### Instrução A
Copie fielmente as linhas das entradas, desde a que contém "phylum: Tracheophyta" até o final das entradas, incluindo ambas as extremidades.

━━━ Trecho fornecido ━━━

Barra por Barra é o espaço no qual o João aparece por aqui às sextas-feiras para falar de hip hop e de tantas outras coisas que vêm junto com a (enganosamente simples e definitivamente sedutora) ideia de “falar de hip hop”. Ritmo, poesia e opinião – com o João.

 

 

JPEGMAFIA e Danny Brown anunciam o disco Scaring The Hoes

Após quase um ano promovendo o projeto online, a dupla anunciou o lançamento de Scaring The Hoes (2023) para sexta que vem, dia 24 de Março. Com 14 faixas e participação do prodígio redveil, o disco tem como single principal a sua primeira música “Lean Beef Patty” em homenagem a influencer fitness e muscle mommy mais famosa da internet nos últimos anos.

━━━

### Instrução B
Segundo o trecho fornecido, quantas faixas tem o disco Scaring The Hoes?

━━━ Dados fornecidos ━━━

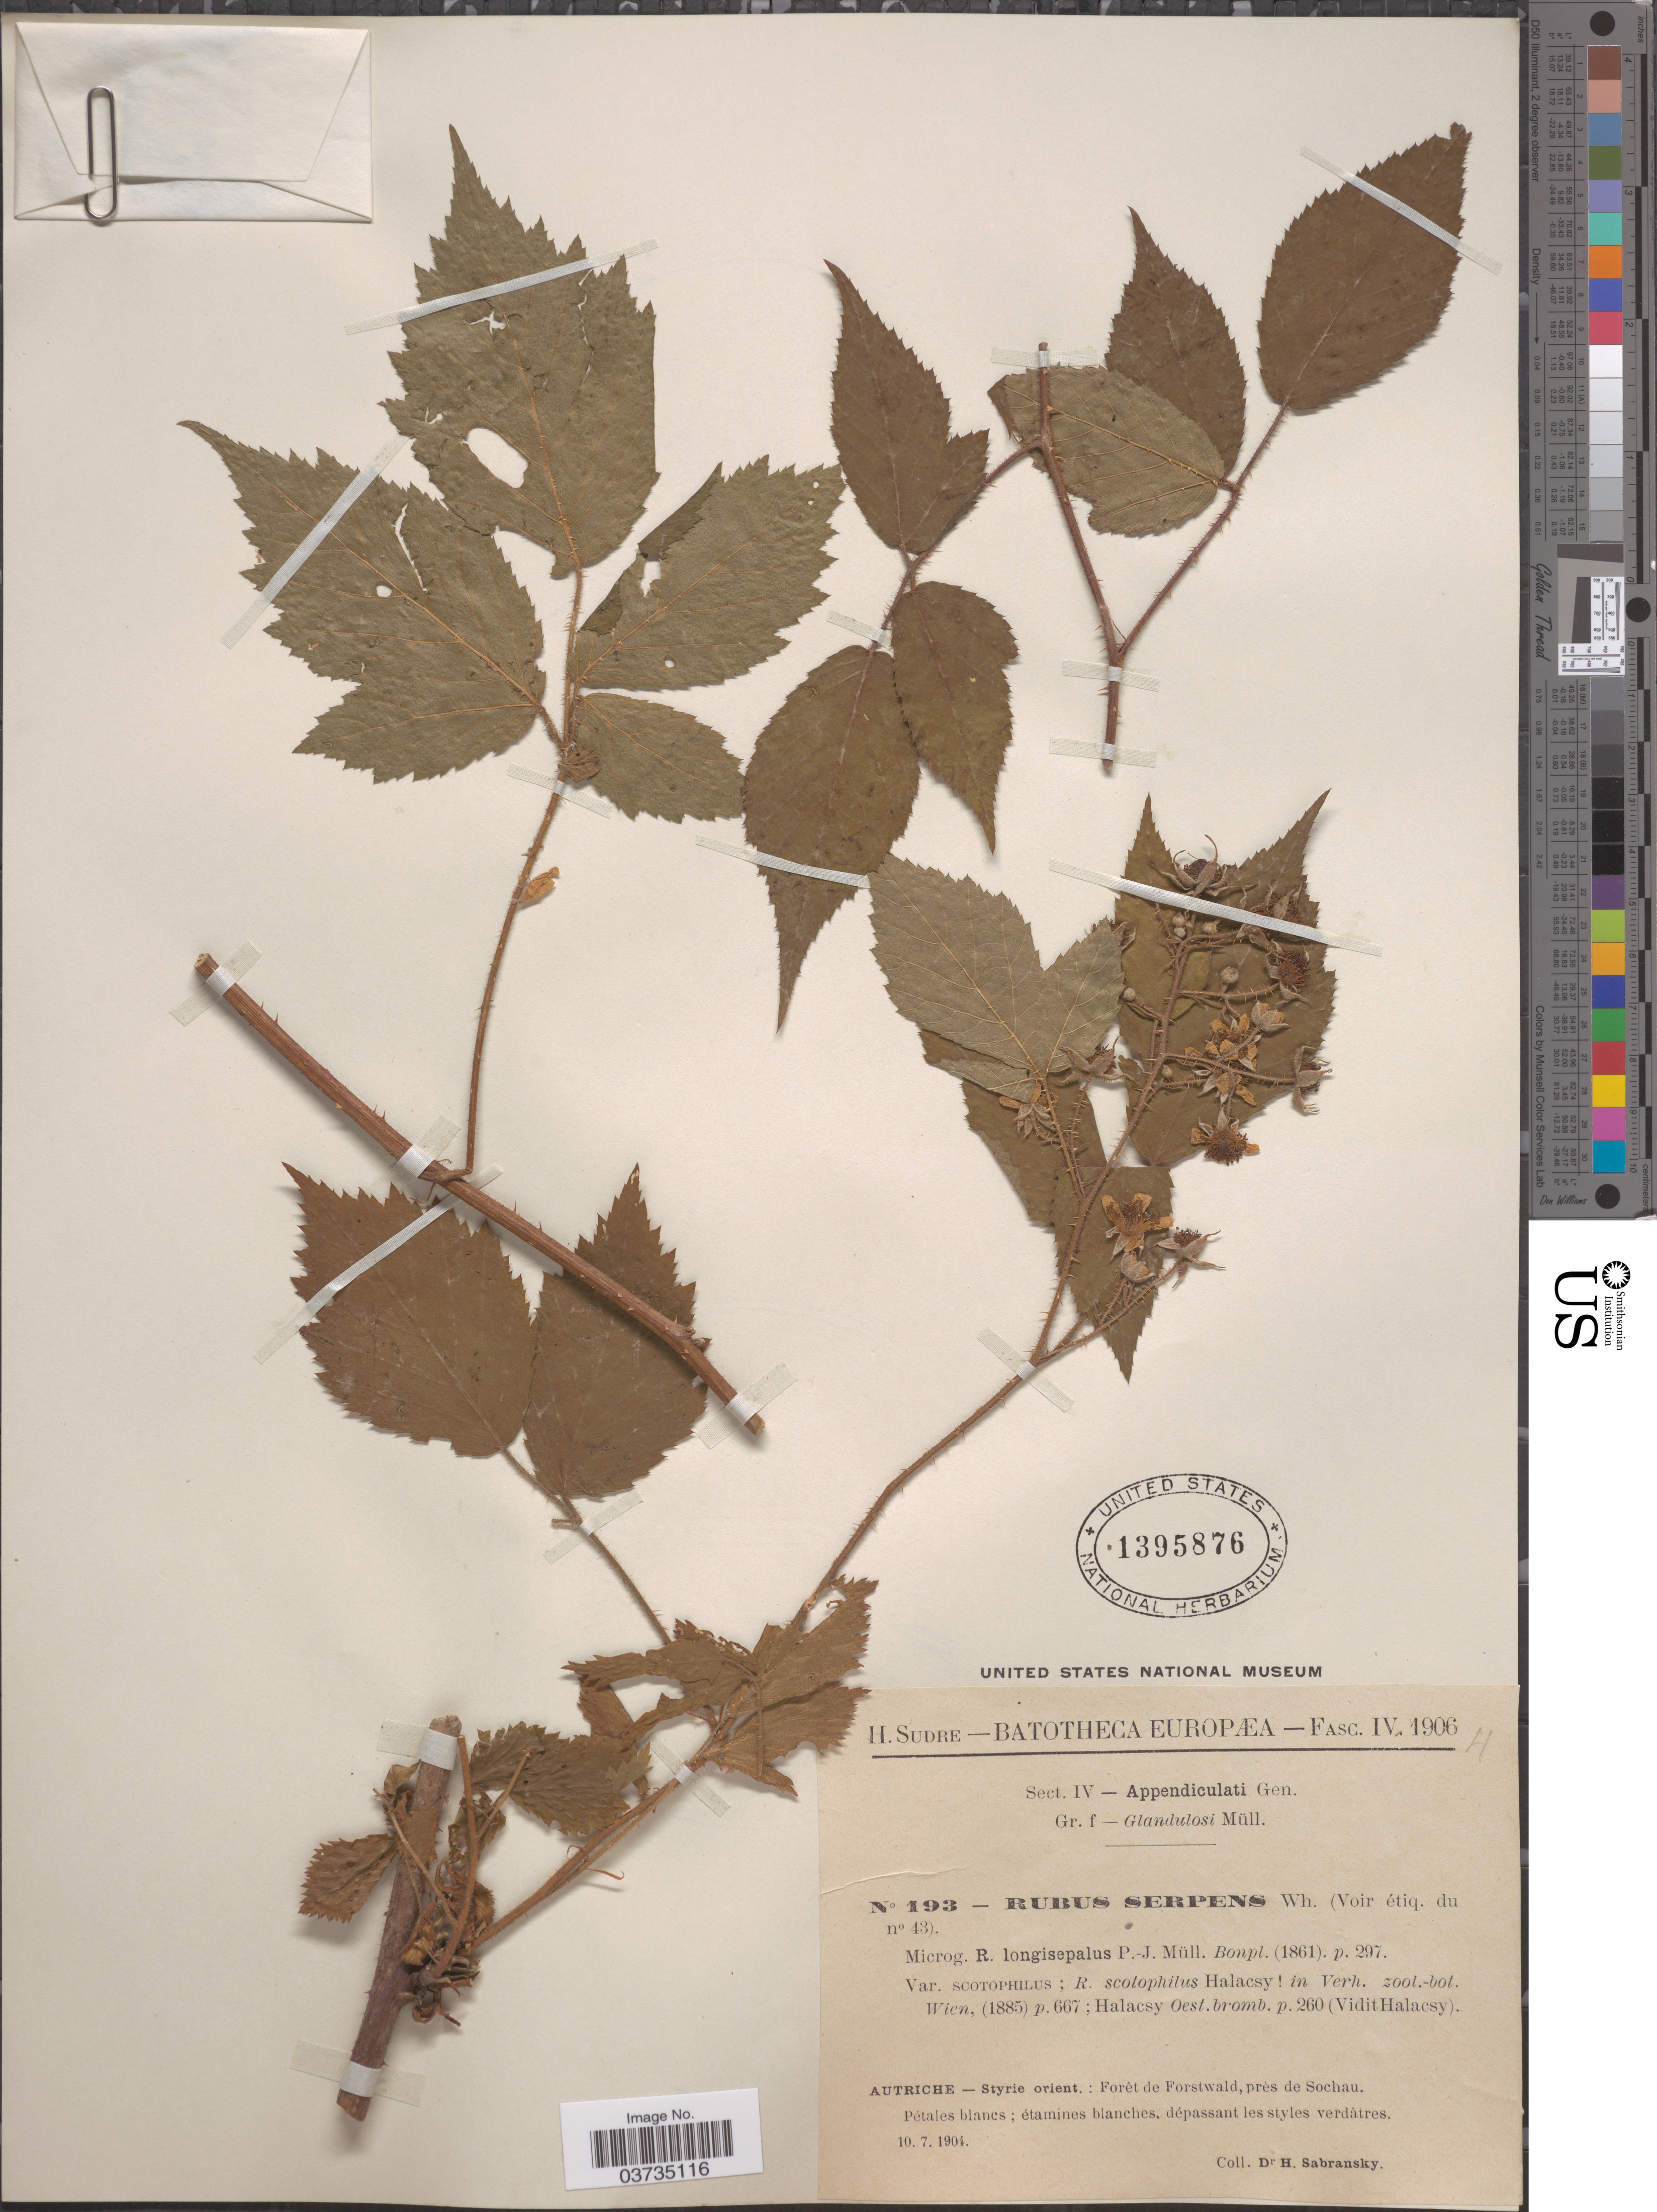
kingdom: Plantae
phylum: Tracheophyta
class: Magnoliopsida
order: Rosales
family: Rosaceae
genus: Rubus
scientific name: Rubus serpens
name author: Weihe ex Lej. & Courtois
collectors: H. Sabransky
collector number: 193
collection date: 1904-07-10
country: Austria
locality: Autriche-Styrie orient.: Forêt de Forstwald, près de Sochau.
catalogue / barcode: US 1395876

━━━

### Resposta completa A
phylum: Tracheophyta
class: Magnoliopsida
order: Rosales
family: Rosaceae
genus: Rubus
scientific name: Rubus serpens
name author: Weihe ex Lej. & Courtois
collectors: H. Sabransky
collector number: 193
collection date: 1904-07-10
country: Austria
locality: Autriche-Styrie orient.: Forêt de Forstwald, près de Sochau.
catalogue / barcode: US 1395876

### Resposta completa B
14 faixas.